UC Santa Cruz
Avian Roosting Behavior and Vector-Host Contact Rates for West Nile Virus Hosts
- Author(s): Janousek, William M.
- Advisor(s): Kilpatrick, A. Marm
- et al.
Transmission of vector-borne disease is driven by contact rates between vectors and hosts. However, little is known about what drives fine-scale variation in mosquito host seeking behavior and the resulting consequences for contact patterns between mosquitoes and their hosts. We examined the roosting behavior of seven avian hosts of West Nile virus (WNV) and patterns of mosquito abundance among communal roost and non-communal roost sites and at different heights where birds roosted. We found some variation in roosting height among avian species coupled with increases in host-seeking mosquito densities higher in the canopy suggesting avian species experience differing vector contact rates influenced by their preferred roosting height.

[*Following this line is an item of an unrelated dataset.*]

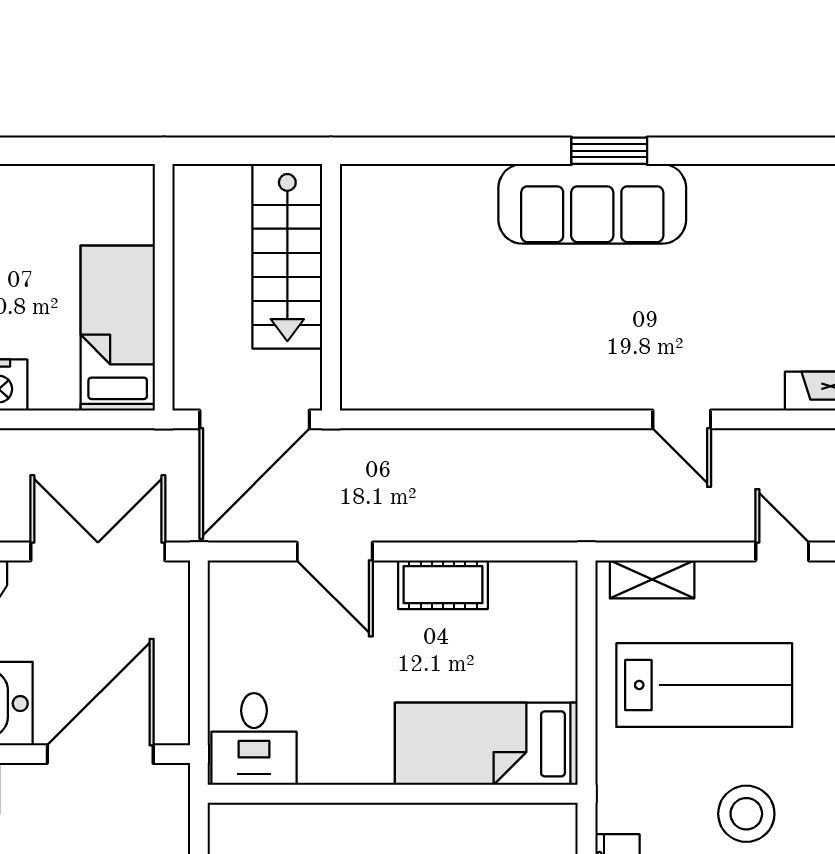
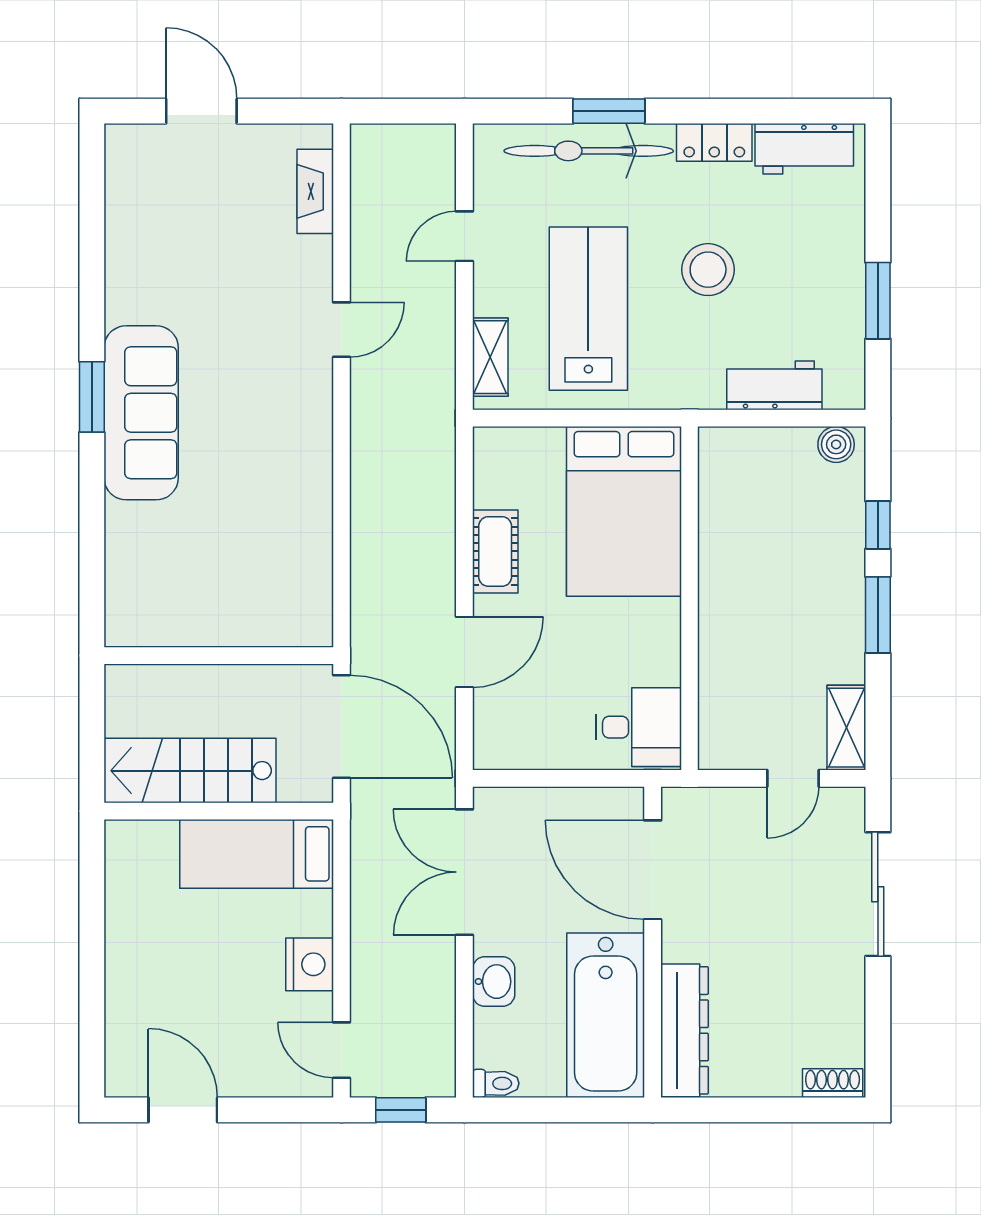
stairs: (287, 256) -> (190, 771), moved, turned 180
bed: (486, 744) -> (624, 511), width x1.50

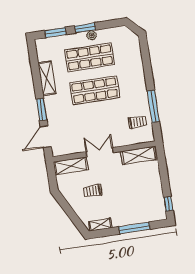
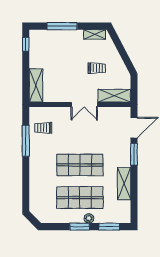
plant: (92, 35) -> (89, 218), moved
shelving: (139, 155) -> (36, 85), moved, turned 90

Prior research suggests host-seeking mosquito abundance increase with host group size, however in contrast to a priori predictions, we found significantly fewer host-seeking Culex mosquitoes at American robin communal roosts than non-communal roost sites, and far lower per capita biting mosquitoes and vector-host ratios at roost sites. Focusing specifically on American robins, the preferred host of Culex mosquitoes, our results suggest communal roosting behavior may reduce mosquito-biting rates on roosting individuals. Changes in American robin roosting behavior may partly explain previously observed seasonal changes in feeding patterns of Culex mosquitoes, which has direct implications for the transmission of WNV among birds and humans.